● Task requirements
If a line of the records contains the word "miejsce", list it.

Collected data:
▬▬▬▬▬▬▬▬▬▬

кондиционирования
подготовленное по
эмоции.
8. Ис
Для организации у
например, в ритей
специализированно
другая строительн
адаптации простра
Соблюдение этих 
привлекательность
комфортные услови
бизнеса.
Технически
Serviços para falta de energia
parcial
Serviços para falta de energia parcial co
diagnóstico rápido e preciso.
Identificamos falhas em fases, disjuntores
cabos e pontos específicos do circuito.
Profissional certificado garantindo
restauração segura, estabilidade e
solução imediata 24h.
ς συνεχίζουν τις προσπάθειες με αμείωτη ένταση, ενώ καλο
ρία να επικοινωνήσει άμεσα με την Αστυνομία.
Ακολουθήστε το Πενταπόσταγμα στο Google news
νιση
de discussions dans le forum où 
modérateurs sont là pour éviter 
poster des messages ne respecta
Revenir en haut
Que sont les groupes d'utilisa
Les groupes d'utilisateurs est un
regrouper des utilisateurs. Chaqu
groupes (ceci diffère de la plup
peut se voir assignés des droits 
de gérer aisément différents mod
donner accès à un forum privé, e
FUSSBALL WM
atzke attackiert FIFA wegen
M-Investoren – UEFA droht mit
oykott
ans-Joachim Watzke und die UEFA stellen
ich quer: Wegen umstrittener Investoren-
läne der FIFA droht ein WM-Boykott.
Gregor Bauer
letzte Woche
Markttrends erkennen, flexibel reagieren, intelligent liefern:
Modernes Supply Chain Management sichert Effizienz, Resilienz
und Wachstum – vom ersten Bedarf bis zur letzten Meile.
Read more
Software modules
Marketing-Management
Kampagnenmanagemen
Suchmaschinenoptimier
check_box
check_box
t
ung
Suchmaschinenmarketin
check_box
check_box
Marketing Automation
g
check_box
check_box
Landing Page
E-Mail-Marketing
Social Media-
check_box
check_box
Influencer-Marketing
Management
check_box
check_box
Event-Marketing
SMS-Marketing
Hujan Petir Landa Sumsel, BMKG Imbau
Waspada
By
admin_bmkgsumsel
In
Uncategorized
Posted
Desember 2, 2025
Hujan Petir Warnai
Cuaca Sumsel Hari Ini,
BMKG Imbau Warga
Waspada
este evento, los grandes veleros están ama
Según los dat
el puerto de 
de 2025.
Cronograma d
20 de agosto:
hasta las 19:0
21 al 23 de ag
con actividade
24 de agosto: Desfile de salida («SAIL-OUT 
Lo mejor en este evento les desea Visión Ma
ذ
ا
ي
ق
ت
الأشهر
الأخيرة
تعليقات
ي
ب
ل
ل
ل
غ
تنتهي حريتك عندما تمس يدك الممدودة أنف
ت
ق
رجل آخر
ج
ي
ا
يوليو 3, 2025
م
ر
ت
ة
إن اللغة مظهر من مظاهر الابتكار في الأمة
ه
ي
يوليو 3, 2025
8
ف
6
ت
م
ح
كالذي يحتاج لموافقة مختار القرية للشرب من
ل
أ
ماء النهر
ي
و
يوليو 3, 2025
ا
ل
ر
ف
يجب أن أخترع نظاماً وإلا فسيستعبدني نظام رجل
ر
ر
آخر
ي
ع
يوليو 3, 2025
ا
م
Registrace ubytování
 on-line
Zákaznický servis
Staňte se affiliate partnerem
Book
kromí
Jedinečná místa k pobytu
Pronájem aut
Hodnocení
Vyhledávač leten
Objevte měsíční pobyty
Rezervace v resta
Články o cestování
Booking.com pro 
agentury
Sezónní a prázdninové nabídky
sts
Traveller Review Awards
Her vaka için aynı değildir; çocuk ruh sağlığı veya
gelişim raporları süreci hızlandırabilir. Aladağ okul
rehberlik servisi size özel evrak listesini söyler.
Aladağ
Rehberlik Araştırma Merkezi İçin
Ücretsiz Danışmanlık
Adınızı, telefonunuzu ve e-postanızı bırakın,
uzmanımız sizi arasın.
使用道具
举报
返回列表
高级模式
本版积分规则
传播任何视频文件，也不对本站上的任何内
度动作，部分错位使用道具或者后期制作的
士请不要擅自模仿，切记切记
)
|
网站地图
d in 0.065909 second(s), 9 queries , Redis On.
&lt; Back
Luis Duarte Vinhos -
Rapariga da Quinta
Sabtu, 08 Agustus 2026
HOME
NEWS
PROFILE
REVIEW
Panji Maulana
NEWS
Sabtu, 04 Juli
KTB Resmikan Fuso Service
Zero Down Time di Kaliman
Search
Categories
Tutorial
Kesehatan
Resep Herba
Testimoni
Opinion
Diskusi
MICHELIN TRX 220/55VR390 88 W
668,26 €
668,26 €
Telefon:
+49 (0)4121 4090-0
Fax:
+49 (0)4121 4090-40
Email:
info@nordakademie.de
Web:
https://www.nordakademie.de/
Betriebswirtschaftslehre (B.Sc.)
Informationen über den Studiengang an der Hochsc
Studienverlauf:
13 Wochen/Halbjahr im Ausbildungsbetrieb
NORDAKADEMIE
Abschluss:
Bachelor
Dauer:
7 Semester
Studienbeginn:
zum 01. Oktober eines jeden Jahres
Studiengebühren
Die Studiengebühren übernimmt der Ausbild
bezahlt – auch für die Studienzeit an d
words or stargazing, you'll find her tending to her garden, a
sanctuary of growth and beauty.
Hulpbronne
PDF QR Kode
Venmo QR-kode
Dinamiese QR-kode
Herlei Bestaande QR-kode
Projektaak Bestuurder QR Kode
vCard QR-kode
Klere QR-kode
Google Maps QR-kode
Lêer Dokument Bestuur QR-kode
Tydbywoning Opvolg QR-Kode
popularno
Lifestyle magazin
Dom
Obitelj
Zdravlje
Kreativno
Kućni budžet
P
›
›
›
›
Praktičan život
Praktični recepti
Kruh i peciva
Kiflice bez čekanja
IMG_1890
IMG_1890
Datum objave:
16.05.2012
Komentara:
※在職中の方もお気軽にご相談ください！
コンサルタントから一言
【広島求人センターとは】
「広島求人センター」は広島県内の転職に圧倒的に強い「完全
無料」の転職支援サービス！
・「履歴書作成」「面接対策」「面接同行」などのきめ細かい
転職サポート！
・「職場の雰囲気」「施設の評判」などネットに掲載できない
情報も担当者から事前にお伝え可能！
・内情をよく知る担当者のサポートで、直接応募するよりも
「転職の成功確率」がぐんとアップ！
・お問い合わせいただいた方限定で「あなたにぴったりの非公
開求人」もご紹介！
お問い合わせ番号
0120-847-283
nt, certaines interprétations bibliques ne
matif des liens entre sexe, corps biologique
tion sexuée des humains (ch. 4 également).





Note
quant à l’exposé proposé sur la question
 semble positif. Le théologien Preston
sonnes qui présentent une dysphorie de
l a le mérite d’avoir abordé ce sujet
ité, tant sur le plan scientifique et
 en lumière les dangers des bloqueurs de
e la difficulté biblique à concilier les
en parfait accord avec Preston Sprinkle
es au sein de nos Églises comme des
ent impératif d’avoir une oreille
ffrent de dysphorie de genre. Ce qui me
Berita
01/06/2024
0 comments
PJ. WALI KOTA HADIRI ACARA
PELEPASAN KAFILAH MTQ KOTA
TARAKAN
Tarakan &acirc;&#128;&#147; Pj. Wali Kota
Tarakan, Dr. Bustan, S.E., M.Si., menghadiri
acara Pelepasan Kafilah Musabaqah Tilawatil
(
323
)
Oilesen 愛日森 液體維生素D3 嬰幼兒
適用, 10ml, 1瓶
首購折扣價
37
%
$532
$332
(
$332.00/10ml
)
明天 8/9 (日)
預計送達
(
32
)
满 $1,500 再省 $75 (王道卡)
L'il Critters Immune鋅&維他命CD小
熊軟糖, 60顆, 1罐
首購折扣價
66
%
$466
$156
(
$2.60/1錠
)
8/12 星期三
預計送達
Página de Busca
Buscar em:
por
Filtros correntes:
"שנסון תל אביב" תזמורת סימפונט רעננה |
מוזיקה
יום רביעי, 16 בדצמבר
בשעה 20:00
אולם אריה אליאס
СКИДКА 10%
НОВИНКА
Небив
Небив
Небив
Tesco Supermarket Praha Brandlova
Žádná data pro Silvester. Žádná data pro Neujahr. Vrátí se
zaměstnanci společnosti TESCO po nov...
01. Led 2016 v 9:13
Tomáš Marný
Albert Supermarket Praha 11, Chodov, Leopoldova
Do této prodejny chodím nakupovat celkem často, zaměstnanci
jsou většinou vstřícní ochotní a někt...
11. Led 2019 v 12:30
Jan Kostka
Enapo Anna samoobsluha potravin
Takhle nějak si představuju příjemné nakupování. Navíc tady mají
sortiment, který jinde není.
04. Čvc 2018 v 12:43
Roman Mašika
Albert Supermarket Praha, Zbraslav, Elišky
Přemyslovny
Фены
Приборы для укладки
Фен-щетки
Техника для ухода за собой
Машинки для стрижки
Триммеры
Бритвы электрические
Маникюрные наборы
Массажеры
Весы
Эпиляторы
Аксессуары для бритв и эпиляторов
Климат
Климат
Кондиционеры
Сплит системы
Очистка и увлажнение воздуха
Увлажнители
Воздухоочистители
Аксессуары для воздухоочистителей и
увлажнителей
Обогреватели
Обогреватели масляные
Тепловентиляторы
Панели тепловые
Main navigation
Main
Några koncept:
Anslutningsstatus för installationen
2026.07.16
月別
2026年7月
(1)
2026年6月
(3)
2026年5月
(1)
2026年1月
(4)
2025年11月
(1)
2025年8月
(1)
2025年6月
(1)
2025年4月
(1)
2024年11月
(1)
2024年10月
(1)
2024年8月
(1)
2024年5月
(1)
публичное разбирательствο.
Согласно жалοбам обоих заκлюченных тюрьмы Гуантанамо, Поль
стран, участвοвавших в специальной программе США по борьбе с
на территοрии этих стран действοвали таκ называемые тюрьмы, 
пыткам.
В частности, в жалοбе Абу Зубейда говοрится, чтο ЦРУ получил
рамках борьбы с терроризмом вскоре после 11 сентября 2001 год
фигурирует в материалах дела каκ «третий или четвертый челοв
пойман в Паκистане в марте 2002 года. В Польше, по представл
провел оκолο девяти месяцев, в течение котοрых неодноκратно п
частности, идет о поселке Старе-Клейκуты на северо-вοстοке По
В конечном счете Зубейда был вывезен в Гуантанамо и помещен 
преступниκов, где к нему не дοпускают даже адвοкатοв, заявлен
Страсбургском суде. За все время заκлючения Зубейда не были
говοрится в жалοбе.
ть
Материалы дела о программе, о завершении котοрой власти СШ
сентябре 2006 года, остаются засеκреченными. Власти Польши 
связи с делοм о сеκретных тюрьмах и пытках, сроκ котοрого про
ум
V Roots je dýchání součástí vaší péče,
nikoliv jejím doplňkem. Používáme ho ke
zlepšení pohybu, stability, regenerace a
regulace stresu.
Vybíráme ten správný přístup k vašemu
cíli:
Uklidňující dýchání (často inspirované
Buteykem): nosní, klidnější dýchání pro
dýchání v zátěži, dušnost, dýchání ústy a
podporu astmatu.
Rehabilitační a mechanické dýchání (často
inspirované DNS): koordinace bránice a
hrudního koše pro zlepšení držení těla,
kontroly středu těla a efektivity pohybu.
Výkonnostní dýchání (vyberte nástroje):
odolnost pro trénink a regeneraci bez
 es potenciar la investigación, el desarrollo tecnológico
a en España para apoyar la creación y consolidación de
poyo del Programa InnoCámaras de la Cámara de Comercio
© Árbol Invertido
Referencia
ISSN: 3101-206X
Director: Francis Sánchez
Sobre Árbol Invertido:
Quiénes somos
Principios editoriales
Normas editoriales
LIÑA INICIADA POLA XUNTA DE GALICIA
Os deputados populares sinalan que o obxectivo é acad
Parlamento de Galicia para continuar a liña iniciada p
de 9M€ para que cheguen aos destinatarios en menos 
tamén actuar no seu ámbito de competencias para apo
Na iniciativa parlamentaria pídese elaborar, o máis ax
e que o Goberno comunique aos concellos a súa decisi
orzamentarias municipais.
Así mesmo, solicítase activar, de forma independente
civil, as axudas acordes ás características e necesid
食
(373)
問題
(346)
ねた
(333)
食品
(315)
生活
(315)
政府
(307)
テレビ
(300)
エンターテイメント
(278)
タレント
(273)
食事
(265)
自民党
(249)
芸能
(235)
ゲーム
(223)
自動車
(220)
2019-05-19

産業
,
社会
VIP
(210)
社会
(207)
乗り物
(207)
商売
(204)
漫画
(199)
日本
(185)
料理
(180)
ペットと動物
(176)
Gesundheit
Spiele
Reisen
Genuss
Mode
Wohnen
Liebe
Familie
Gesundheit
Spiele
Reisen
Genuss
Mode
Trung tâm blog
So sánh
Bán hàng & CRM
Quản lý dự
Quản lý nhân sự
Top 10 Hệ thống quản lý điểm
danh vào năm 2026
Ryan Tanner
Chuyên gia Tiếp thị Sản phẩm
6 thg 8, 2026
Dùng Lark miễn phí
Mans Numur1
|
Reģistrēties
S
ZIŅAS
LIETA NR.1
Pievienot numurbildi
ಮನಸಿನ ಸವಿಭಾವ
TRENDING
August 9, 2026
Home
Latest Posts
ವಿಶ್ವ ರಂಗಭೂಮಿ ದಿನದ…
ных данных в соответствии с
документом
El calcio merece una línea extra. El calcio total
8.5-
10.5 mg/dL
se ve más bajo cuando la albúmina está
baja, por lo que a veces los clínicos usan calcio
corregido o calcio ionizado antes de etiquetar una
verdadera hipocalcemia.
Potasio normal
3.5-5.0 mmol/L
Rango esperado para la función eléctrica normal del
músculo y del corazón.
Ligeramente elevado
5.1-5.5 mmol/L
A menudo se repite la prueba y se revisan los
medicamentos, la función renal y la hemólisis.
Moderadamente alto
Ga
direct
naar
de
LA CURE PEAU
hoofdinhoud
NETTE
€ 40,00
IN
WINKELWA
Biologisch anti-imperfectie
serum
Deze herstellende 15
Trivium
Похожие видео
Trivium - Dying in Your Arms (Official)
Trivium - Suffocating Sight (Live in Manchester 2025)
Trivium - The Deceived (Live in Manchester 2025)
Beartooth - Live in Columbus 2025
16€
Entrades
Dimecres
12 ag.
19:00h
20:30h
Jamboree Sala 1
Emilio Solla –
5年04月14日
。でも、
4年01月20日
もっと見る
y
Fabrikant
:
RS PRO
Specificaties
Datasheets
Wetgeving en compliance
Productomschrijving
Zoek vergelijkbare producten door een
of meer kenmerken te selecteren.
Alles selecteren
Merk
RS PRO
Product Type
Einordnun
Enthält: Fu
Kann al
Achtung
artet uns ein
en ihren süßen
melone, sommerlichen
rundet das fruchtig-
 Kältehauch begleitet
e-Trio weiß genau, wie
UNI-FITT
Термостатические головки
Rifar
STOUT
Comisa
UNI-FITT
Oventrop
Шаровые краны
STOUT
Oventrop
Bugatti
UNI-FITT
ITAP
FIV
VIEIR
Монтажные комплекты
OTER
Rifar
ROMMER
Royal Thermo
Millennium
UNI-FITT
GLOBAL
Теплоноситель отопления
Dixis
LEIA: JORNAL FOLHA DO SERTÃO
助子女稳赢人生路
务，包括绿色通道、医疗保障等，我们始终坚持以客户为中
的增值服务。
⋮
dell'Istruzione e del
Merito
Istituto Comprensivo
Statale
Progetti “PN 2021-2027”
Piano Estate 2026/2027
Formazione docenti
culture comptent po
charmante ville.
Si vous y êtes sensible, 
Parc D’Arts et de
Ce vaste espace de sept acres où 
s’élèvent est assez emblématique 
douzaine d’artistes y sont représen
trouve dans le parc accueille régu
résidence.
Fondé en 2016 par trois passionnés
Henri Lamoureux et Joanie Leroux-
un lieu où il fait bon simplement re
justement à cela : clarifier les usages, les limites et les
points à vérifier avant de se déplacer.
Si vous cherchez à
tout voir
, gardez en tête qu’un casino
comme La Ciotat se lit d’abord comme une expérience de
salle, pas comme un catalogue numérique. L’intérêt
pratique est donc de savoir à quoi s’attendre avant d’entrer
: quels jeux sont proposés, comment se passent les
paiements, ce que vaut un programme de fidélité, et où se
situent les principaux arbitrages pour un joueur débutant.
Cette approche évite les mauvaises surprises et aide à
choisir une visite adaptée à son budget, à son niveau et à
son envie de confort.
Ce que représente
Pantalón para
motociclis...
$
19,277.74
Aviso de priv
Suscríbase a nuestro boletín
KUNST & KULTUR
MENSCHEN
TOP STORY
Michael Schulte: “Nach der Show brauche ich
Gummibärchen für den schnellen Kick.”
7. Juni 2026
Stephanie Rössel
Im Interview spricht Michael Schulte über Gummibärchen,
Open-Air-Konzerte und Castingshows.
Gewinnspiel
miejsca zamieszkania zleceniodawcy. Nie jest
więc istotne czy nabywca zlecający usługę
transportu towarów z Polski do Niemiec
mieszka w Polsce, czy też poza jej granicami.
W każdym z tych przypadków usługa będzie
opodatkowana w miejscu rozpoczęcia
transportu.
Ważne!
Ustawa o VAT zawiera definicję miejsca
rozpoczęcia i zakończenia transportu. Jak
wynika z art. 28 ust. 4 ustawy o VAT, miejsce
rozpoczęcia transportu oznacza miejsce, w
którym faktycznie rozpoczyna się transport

▬▬▬▬▬▬▬▬▬▬

● Response
wynika z art. 28 ust. 4 ustawy o VAT, miejsce
rozpoczęcia transportu oznacza miejsce, w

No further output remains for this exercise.